Perhaps harder, though, is when people just innocently assume that baby girl is my second baby, and there is no easy or appropriate way to correct them. Or when someone confuses Judah by asking "Are you having a baby brother or a baby sister?" because in his mind, he has both. And he does. He often answers baby brother, even though he knows we're having a little girl... I think to protect your memory. He understands that baby sister is a different baby. It's just hard for him to grasp that you are not here with us.  He asks frequently if baby sister is going to live in heaven when she is born, to which we tell him "We hope that baby sister is going to come home and grow up with us!". He also often says things like "I miss baby Theodore. I wish I could play with him. He would like my firetrucks! He plays firetrucks in heaven with Jesus. Can we go see him there? Why did he have to go to heaven?" ... Oh, how I wish I could watch the two of you play firetrucks. I'm just so sad that you two will never get to be brothers on this earth.

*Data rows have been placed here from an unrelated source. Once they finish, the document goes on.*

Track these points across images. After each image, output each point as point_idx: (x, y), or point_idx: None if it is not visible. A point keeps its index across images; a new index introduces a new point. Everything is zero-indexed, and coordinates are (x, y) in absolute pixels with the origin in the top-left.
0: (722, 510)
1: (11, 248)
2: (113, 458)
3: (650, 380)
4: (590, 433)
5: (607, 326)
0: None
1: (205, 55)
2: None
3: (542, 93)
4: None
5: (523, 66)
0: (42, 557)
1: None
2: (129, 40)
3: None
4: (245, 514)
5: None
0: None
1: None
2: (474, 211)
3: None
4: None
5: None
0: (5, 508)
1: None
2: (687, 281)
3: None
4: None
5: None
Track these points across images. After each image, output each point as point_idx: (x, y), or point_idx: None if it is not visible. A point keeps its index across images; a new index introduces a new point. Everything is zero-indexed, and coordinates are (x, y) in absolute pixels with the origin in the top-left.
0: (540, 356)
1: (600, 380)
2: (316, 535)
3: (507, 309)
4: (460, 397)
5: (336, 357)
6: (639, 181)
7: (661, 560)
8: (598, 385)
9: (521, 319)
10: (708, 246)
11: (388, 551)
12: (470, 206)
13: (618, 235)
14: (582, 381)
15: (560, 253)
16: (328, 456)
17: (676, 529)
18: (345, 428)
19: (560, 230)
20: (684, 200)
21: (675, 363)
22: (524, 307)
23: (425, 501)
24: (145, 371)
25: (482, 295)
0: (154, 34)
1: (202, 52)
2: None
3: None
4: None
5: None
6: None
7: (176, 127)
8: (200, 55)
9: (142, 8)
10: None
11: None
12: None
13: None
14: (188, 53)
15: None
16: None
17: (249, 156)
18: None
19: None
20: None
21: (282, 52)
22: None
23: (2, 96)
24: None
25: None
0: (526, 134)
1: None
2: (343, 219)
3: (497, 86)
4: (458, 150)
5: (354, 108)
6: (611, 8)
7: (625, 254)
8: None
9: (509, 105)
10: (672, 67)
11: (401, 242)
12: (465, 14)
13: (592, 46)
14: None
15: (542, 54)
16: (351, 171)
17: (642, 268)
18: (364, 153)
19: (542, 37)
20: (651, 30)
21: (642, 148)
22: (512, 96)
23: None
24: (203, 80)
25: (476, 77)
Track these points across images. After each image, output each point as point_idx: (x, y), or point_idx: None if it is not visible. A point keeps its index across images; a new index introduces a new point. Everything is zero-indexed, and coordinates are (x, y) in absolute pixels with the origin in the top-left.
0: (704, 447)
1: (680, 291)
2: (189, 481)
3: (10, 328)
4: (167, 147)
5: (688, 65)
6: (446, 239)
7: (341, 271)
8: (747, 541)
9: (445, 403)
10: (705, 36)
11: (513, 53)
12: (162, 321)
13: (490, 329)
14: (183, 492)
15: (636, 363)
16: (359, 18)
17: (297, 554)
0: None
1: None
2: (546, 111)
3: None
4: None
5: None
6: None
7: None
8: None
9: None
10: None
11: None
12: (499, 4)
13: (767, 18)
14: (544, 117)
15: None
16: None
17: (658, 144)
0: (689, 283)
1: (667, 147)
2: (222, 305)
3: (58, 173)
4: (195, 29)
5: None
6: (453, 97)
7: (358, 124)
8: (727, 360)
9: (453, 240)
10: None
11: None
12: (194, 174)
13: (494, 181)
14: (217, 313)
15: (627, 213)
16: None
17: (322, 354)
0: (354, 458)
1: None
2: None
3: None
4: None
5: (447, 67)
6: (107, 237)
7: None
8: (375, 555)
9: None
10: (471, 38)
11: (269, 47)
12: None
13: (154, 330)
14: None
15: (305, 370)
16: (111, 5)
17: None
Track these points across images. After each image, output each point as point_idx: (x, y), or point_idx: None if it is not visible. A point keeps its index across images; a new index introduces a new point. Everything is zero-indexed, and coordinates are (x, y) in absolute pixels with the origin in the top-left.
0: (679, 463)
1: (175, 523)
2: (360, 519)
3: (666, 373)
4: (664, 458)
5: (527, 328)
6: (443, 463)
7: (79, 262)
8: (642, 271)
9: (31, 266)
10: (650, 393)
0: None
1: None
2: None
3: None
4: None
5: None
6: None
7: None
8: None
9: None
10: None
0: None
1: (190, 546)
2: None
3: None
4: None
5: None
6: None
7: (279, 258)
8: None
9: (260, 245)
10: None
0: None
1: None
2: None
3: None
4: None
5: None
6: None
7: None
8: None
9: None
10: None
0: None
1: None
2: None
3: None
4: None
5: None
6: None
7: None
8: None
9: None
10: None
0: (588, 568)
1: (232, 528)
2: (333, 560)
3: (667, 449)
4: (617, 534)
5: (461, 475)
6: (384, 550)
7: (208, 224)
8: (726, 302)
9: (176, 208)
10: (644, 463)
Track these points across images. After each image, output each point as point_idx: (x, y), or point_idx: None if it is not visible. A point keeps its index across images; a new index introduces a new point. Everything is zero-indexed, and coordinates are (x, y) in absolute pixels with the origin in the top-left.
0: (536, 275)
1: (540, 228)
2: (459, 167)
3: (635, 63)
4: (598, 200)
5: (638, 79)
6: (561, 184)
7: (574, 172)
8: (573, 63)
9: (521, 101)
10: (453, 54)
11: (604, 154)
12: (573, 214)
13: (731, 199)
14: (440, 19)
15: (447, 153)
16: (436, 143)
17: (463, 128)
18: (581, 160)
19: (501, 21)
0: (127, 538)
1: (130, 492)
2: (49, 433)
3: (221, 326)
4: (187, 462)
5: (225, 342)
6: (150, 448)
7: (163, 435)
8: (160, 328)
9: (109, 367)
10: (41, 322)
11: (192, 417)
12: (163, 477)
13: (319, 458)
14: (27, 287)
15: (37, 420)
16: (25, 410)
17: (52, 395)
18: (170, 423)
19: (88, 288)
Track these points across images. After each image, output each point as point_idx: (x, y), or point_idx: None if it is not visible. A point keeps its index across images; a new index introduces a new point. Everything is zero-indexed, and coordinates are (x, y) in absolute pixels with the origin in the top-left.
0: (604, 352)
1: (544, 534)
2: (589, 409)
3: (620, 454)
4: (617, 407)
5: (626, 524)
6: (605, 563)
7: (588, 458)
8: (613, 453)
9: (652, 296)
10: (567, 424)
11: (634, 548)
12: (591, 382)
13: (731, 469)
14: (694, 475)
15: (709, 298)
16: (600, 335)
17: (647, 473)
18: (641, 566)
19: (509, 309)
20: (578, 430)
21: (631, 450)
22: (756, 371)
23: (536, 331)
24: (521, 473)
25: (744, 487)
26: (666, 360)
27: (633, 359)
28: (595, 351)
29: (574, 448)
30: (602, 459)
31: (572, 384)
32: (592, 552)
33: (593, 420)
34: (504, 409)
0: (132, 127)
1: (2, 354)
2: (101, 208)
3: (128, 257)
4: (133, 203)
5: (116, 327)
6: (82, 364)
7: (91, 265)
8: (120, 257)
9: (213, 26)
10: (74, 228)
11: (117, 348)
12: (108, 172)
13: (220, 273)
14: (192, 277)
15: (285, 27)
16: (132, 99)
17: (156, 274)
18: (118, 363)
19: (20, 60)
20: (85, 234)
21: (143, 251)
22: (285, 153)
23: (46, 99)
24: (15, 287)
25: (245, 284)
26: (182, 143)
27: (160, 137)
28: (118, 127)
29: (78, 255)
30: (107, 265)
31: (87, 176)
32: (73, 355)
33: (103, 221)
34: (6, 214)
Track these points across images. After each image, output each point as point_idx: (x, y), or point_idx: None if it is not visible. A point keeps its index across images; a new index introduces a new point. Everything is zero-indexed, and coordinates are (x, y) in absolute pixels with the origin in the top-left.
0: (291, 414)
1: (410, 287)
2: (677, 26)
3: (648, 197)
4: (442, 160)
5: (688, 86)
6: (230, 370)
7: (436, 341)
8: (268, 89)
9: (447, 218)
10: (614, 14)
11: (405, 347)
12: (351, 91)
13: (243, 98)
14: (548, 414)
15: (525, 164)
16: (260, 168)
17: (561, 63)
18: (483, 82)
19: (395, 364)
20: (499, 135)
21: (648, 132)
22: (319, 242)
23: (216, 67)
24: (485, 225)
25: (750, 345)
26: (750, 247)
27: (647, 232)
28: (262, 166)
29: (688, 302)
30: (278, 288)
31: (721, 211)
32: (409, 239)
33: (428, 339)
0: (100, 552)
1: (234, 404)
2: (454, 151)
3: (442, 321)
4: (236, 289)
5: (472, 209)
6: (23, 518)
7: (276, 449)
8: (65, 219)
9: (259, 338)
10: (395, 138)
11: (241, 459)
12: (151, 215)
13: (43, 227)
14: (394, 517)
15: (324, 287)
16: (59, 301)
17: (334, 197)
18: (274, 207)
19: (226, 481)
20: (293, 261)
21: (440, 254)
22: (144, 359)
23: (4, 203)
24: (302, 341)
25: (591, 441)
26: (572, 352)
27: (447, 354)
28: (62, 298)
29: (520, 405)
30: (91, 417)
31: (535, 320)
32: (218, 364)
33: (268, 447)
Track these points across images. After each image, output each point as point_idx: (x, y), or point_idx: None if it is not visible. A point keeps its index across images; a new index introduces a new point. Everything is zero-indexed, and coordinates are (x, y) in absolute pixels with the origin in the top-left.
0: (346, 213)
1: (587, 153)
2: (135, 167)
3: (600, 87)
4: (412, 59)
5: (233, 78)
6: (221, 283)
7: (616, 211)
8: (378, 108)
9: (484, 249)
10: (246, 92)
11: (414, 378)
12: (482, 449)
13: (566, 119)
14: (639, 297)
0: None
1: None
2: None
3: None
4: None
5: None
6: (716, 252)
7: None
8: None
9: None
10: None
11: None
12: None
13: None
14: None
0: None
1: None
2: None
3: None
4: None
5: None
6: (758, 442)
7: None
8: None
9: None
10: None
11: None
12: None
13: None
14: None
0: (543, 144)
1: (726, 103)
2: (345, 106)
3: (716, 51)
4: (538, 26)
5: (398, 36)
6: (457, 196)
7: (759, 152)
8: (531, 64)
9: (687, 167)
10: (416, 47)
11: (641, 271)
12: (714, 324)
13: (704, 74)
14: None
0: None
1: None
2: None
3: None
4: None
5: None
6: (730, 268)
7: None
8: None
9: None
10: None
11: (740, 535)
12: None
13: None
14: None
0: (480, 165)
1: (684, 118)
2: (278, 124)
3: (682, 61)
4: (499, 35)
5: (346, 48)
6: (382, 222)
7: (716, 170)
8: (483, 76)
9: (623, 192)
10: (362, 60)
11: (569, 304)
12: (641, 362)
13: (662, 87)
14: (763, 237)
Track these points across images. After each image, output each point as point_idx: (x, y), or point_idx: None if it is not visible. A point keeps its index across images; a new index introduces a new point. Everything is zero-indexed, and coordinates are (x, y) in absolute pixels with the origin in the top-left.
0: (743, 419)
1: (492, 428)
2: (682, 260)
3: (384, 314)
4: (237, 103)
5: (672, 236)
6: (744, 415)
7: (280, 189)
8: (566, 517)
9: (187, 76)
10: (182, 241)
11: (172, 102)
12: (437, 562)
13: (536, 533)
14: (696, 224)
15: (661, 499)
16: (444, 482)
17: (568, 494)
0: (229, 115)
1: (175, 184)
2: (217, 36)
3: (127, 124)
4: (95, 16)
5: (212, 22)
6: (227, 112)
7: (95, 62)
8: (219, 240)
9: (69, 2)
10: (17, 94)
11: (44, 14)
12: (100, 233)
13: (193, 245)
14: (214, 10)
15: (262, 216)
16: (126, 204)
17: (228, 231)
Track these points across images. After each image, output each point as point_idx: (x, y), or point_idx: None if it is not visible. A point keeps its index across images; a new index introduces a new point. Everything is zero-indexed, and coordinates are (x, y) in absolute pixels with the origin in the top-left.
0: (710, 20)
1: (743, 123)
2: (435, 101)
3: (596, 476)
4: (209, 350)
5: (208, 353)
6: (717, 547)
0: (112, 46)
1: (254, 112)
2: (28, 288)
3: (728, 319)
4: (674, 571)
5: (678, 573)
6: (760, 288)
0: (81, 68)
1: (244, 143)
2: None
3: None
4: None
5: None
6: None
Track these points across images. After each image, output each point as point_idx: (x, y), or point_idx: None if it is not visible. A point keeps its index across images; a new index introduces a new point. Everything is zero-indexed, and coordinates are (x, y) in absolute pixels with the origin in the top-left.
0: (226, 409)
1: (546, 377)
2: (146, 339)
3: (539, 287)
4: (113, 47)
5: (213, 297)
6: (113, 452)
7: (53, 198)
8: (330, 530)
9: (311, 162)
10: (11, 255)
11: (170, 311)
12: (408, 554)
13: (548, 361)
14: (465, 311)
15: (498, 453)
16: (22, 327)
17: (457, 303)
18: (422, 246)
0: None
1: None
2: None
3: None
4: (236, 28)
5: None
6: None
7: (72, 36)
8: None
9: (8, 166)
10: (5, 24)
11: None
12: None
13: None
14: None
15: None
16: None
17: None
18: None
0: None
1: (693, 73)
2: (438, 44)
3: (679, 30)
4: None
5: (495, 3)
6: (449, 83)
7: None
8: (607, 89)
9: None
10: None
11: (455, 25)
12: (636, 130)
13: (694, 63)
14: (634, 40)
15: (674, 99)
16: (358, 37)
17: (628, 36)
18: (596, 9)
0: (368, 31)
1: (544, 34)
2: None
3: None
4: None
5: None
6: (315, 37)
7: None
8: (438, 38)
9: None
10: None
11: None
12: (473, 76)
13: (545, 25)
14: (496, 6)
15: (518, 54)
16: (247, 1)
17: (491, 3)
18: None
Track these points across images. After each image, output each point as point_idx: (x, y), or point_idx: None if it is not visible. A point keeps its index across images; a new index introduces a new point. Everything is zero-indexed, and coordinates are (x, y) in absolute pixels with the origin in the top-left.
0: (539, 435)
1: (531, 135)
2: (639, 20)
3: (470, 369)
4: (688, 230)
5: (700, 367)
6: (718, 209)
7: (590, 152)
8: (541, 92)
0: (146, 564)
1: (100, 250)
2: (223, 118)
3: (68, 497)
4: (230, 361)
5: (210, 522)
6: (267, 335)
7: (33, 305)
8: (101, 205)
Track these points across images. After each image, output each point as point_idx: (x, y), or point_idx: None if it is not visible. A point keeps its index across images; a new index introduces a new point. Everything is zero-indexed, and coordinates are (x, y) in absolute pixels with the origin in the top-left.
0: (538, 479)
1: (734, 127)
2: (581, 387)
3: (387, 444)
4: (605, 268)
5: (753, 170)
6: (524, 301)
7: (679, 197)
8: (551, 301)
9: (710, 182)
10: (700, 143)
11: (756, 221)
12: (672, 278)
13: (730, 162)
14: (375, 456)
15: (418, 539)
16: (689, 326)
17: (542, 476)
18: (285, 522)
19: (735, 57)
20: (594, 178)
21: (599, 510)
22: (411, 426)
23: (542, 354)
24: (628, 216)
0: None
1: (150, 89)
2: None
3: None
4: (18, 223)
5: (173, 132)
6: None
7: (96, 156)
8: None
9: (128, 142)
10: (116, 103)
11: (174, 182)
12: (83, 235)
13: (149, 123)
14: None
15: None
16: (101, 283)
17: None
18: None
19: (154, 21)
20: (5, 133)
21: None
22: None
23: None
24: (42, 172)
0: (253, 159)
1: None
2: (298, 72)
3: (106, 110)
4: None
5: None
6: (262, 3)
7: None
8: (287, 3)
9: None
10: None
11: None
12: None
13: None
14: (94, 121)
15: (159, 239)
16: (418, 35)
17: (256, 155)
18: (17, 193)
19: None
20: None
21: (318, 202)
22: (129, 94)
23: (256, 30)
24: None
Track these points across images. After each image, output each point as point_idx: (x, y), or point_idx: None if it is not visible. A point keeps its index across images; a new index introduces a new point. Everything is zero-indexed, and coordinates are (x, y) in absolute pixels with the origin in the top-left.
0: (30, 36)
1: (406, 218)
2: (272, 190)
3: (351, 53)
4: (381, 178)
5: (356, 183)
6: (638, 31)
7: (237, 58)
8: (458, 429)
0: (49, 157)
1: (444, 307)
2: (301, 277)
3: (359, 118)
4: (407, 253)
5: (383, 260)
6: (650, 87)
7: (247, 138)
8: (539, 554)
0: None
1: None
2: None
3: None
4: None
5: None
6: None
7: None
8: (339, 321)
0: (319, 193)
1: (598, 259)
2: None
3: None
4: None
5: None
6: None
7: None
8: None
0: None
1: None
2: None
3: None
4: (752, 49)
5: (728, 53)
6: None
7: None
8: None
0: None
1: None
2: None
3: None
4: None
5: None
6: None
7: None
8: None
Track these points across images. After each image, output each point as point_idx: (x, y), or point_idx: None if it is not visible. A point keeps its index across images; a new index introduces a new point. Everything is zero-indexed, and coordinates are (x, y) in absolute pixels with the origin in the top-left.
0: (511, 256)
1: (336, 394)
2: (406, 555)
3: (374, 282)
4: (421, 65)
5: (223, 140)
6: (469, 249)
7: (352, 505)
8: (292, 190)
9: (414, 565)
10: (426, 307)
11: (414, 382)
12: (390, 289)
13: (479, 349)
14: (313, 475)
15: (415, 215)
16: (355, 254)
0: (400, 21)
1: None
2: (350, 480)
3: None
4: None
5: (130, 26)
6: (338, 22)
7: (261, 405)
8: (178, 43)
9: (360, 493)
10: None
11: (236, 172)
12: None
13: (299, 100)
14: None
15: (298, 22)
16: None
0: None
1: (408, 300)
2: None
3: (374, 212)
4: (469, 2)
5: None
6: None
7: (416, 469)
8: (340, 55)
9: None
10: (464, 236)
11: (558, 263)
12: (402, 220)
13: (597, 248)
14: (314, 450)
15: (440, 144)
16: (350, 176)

We recently got a little red wagon and took Judah for a walk in it. Everytime I looked back to check on him, I wished you were strapped into the other little seat. I bet you would just have loved it, sitting like a big boy with your big brother. I know you are having so much more fun than we could ever imagine in heaven, but I still long for you to be here on earth having fun with us. I want to watch you figure out how to blow out a candle, and make a complete mess of your first cupcake, just like Judah did.

I miss you, little Theodore. This month I will work on your special wall in our room... full of your pictures and poems, your teddy bears, things that remind us of you. I want to have it all set up by your birthday. With baby sister coming and all the busyness of the next couple of weeks and months, I want you to have your own little spot. I'm not sure yet what we will do on your birthday, I know it will be in the middle of a crazy week... but I want to make space for celebrating all that you are in our family. Judah said recently "We should have a cake for baby Theodore's birthday!" - so we will definitely be having cake. Not an hour goes by that I don't think of you, not a second that you aren't carried close to my heart.

We love you, our little almost-one-year-old Theodore. One year in heaven for you, one year on earth for us - as opposite as it could possibly be. I'm glad you're the one in heaven with Jesus, wanting for nothing. A parent always wants the best for their child, and you have the very best.